(Extract to read)
Opened 3 months ago

Closed 4 weeks ago

#3009 closed help (completed)

setup of suite ensemble

Reported by: xd904476 Owned by: um_support
Component: UM Model Keywords:
Cc: Platform: ARCHER
UM Version: 10.7

Description (last modified by ros)

Hi, I am setting up a suite with 5 ensembles (u-bm680), starting from David Case suite u-bd149.
I have a problem in the suite.rc file that in the originally are (from u-bl536):

            graph = """
{{ 'validate_suite_info => install_ancil'  + ( ' & fcm_make2_pp' if POSTPROC else '') + (' & '  + FCMUM_LAST if BUILD_UM else '') + (' & fcm_make2_ocean' if BUILD_OCEAN else '') + (' & recon' if RECON else '') }}
{{ 'fcm_make_pp => fcm_make2_pp' + (' => POSTPROC' if RUN else '') if POSTPROC else '' }}
{{ 'fcm_make_pptransfer => fcm_make2_pptransfer' + (' => pptransfer' if RUN else '') if PPTRANSFER else '' }}  
{{ 'fcm_make_ocean => fcm_make2_ocean' + (' => recon' if RECON else ' => coupled' if RUN else '') if BUILD_OCEAN else '' }}
{{ FCMUM_GRAPH + (' => recon' if RECON else ' => coupled' if RUN else '') if BUILD_UM else '' }}
{{ 'fcm_make_drivers => fcm_make2_drivers' + (' => coupled' if RUN else '') if BUILD_DRIVERS else '' }}
{{ 'install_ancil => recon ' if RECON else ('install_ancil => coupled' if RUN else '')}}
{{ 'recon' + (' => coupled' if RUN else '') if RECON else '' }}
{{ 'clearout' + (' => coupled' if RUN else '') if CLEAROUT else '' }}
"""

and should include the extra ensemble and perturbation changes that are in suite.rc of u-bd149 which in these lines looks like this:

        [[[ R1 ]]]
            graph = """
(End Extract to read)
Reproduce the suite ensemble setup ticket above word for word, in full.
(Information shown)
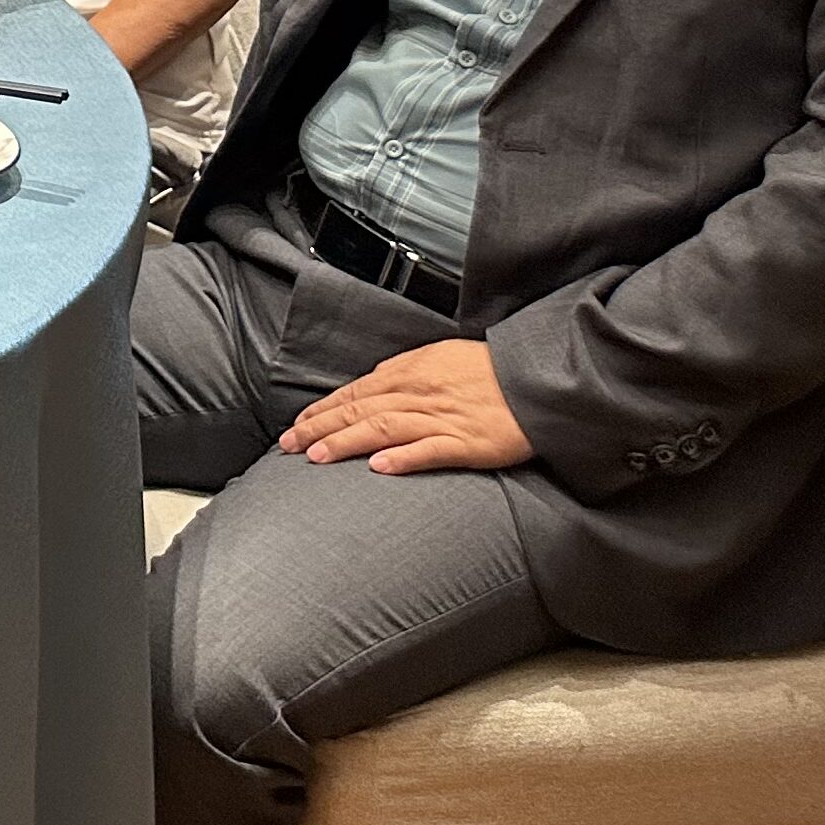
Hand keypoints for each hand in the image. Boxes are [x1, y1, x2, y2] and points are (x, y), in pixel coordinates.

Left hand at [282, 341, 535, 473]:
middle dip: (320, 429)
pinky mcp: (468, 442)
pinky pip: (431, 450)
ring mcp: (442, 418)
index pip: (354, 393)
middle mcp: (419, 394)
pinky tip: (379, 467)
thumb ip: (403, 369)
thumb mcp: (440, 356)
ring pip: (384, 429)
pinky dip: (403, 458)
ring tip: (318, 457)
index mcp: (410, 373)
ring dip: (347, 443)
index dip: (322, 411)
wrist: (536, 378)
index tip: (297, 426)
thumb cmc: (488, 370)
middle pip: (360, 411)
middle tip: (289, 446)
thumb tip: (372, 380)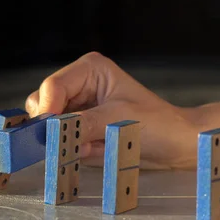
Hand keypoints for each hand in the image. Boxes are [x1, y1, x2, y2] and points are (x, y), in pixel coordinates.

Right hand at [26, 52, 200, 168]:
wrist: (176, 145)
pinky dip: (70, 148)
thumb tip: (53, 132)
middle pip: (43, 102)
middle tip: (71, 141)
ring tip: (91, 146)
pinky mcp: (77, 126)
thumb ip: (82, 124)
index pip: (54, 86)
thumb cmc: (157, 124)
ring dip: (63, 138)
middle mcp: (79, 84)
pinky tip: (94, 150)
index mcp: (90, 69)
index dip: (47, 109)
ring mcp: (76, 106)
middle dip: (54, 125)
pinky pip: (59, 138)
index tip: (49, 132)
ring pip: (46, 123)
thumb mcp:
(End Information shown)
• _Output of the task_:
Opened 3 months ago

Closed 4 weeks ago

#3009 closed help (completed)

setup of suite ensemble

Reported by: xd904476 Owned by: um_support
Component: UM Model Keywords:
Cc: Platform: ARCHER
UM Version: 10.7

Description (last modified by ros)

Hi, I am setting up a suite with 5 ensembles (u-bm680), starting from David Case suite u-bd149.
I have a problem in the suite.rc file that in the originally are (from u-bl536):

            graph = """
{{ 'validate_suite_info => install_ancil'  + ( ' & fcm_make2_pp' if POSTPROC else '') + (' & '  + FCMUM_LAST if BUILD_UM else '') + (' & fcm_make2_ocean' if BUILD_OCEAN else '') + (' & recon' if RECON else '') }}
{{ 'fcm_make_pp => fcm_make2_pp' + (' => POSTPROC' if RUN else '') if POSTPROC else '' }}
{{ 'fcm_make_pptransfer => fcm_make2_pptransfer' + (' => pptransfer' if RUN else '') if PPTRANSFER else '' }}  
{{ 'fcm_make_ocean => fcm_make2_ocean' + (' => recon' if RECON else ' => coupled' if RUN else '') if BUILD_OCEAN else '' }}
{{ FCMUM_GRAPH + (' => recon' if RECON else ' => coupled' if RUN else '') if BUILD_UM else '' }}
{{ 'fcm_make_drivers => fcm_make2_drivers' + (' => coupled' if RUN else '') if BUILD_DRIVERS else '' }}
{{ 'install_ancil => recon ' if RECON else ('install_ancil => coupled' if RUN else '')}}
{{ 'recon' + (' => coupled' if RUN else '') if RECON else '' }}
{{ 'clearout' + (' => coupled' if RUN else '') if CLEAROUT else '' }}
"""

and should include the extra ensemble and perturbation changes that are in suite.rc of u-bd149 which in these lines looks like this:

        [[[ R1 ]]]
            graph = """